Can you render the stretch of the entries below, from the line containing "family: Poaceae" through the line containing "family: Salicaceae", both included, as a Markdown table with the columns Row and Line? Number each line in order, skip blank lines, and leave the pictures out.

** START Dataset extract **

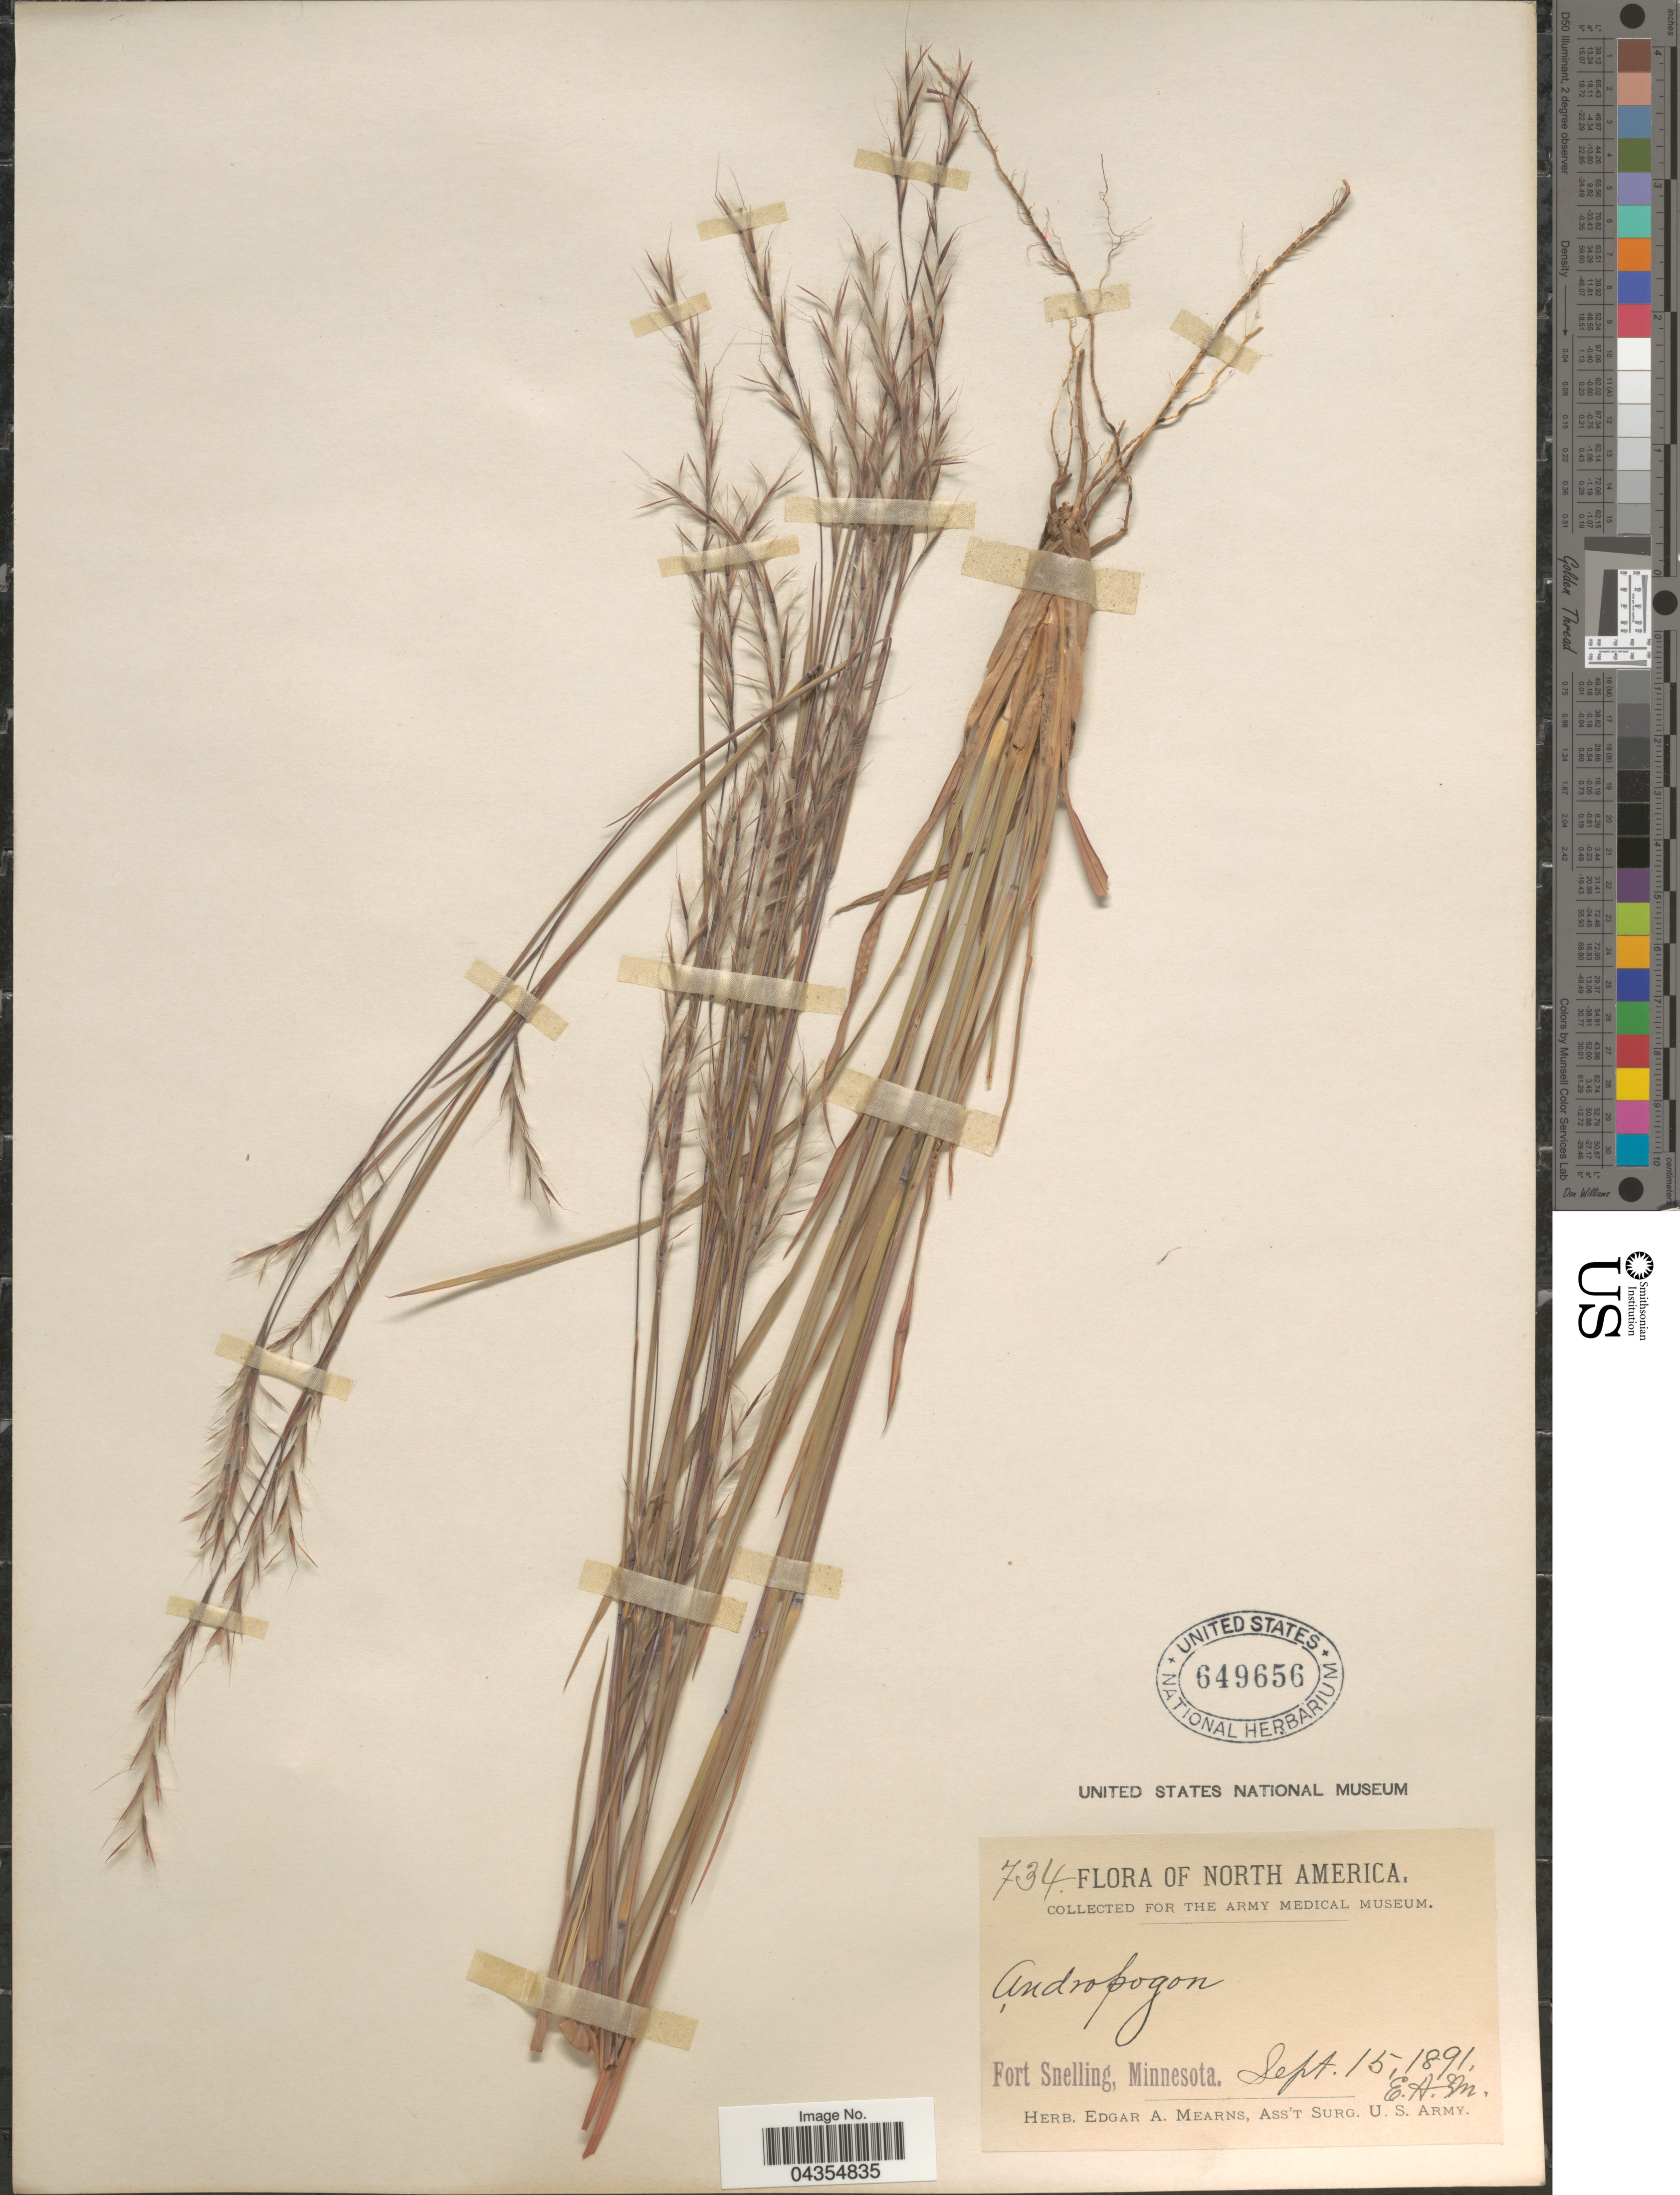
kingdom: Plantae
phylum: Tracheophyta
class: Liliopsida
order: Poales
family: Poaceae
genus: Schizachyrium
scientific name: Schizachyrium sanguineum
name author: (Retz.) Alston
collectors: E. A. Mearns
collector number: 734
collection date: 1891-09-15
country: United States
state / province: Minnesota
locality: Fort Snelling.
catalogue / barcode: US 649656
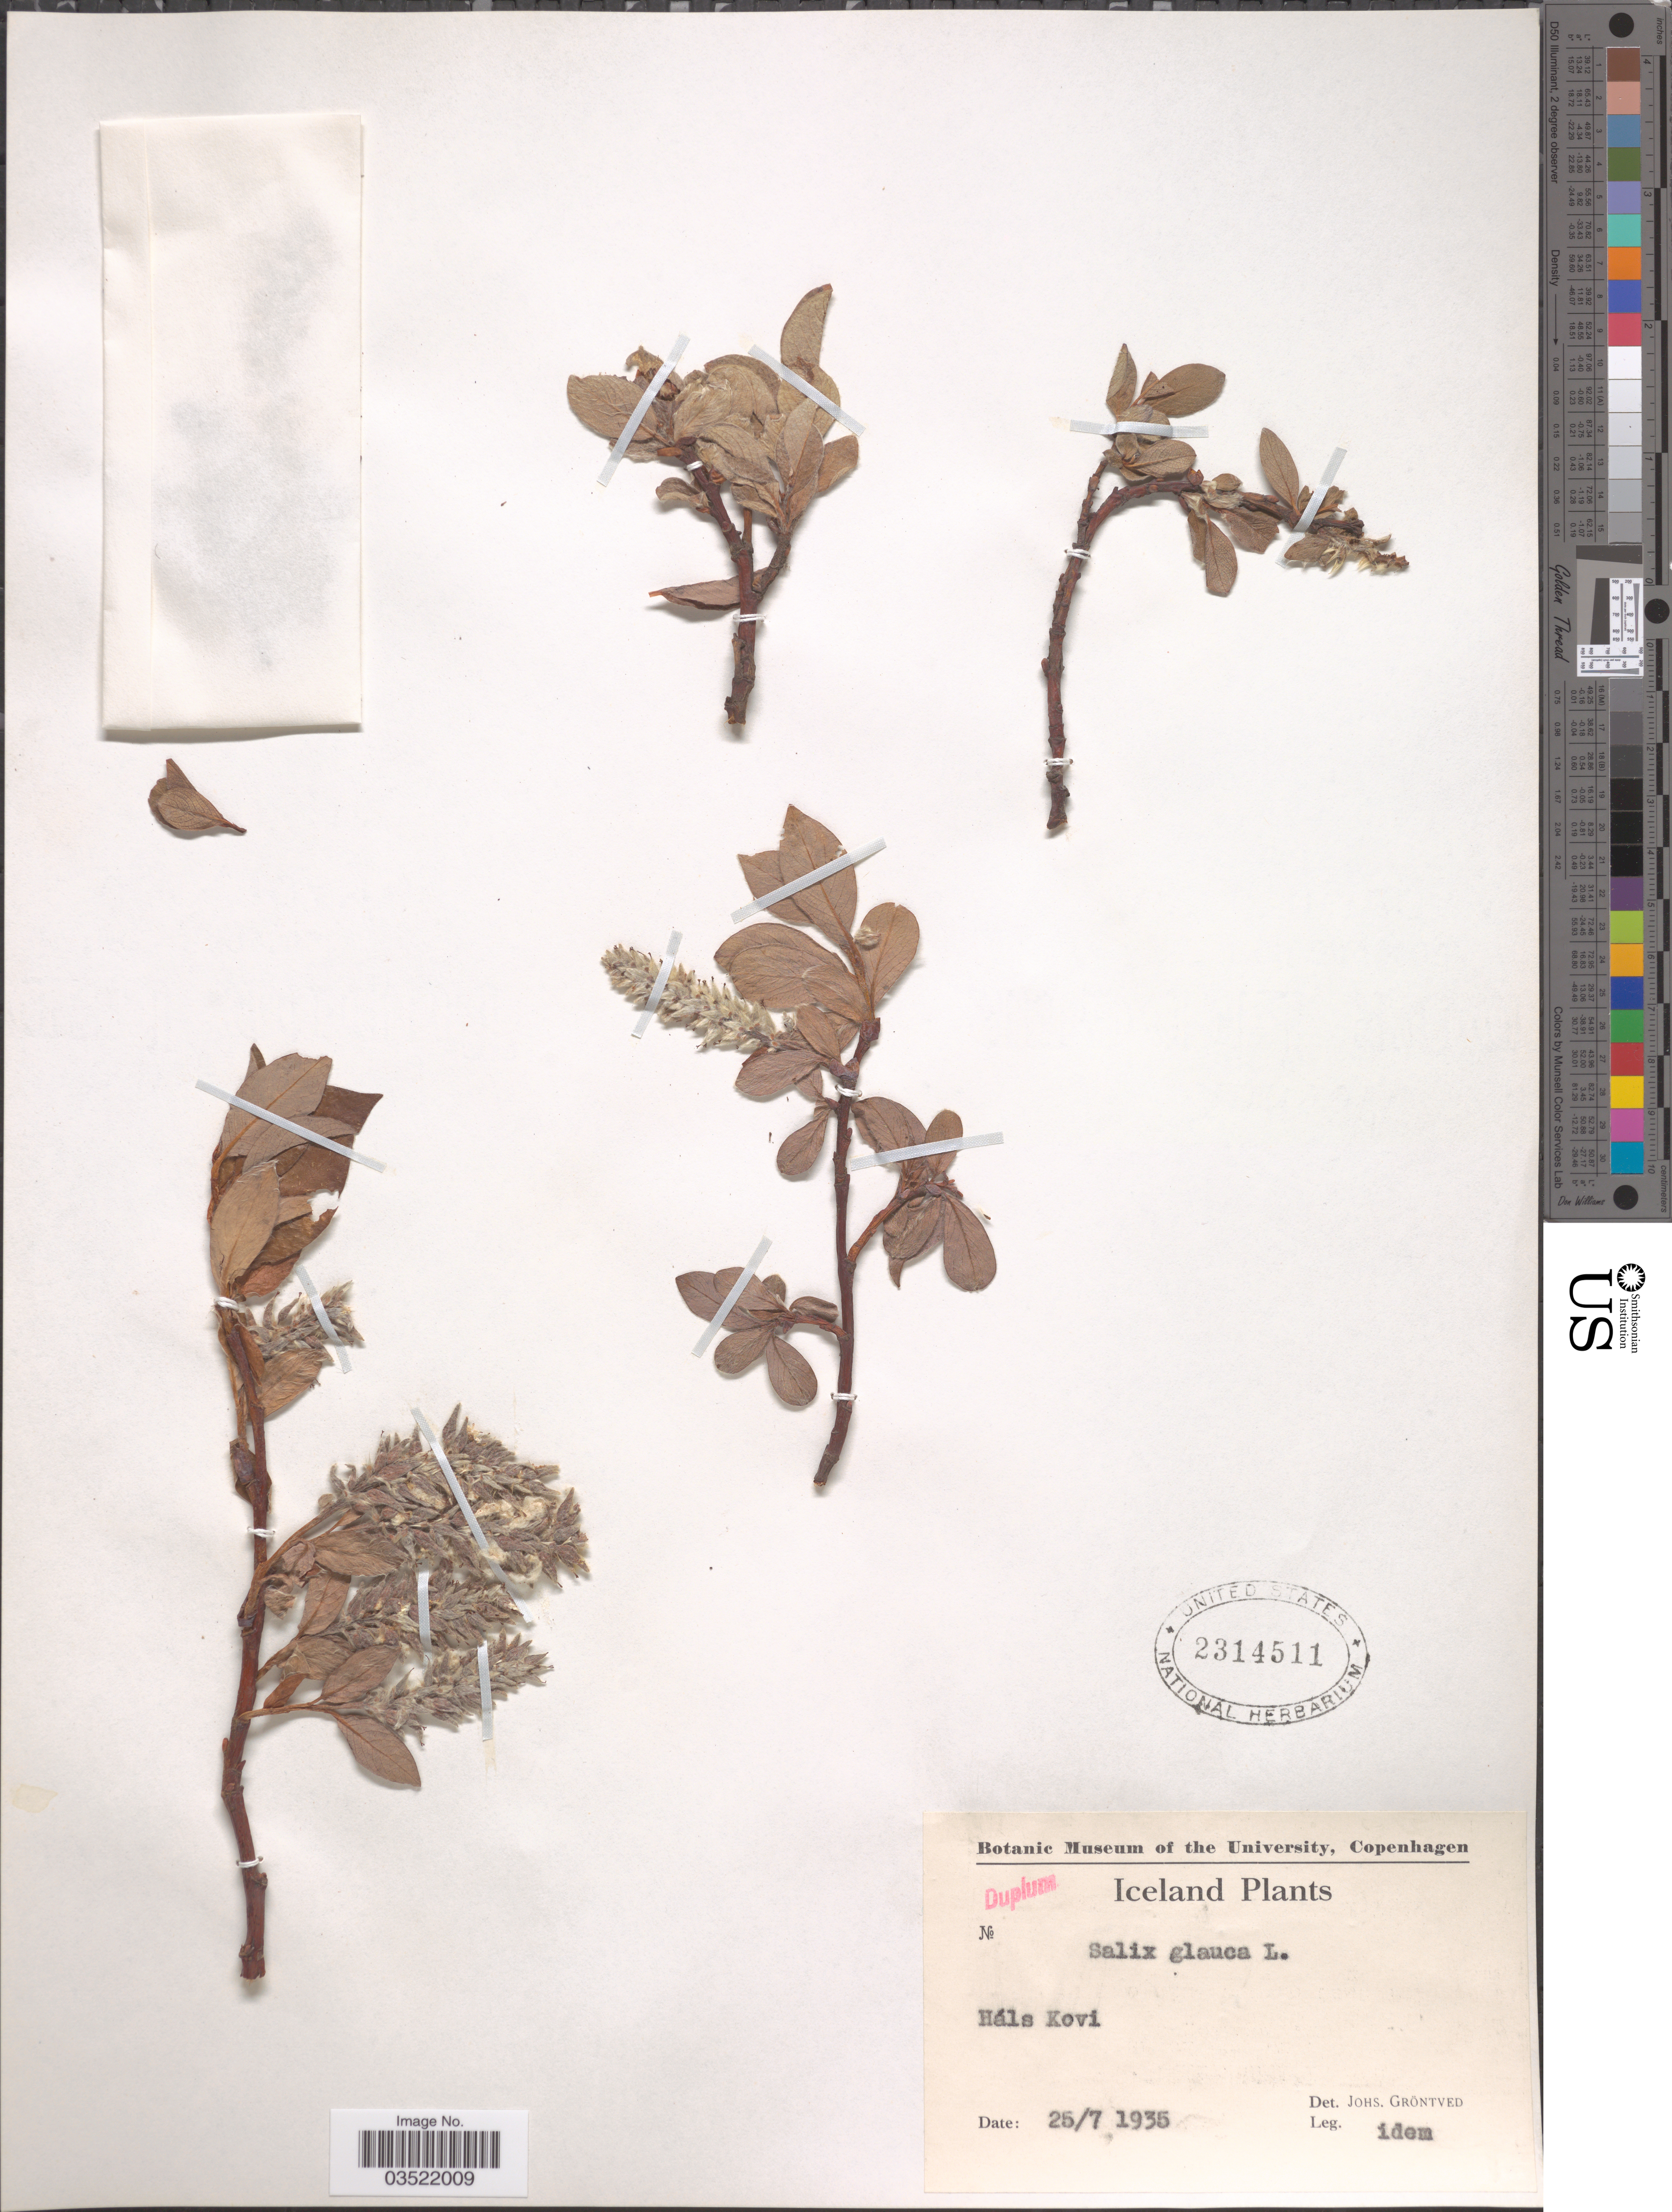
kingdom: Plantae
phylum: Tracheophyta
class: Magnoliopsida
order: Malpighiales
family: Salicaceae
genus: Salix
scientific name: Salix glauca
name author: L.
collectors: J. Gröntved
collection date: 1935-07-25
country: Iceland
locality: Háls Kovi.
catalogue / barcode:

** END Dataset extract **

Written solution:
| Row | Line |
|---|---|
| 1 | family: Poaceae |
| 2 | genus: Schizachyrium |
| 3 | scientific name: Schizachyrium sanguineum |
| 4 | name author: (Retz.) Alston |
| 5 | collectors: E. A. Mearns |
| 6 | collector number: 734 |
| 7 | collection date: 1891-09-15 |
| 8 | country: United States |
| 9 | state / province: Minnesota |
| 10 | locality: Fort Snelling. |
| 11 | catalogue / barcode: US 649656 |
| 12 | kingdom: Plantae |
| 13 | phylum: Tracheophyta |
| 14 | class: Magnoliopsida |
| 15 | order: Malpighiales |
| 16 | family: Salicaceae |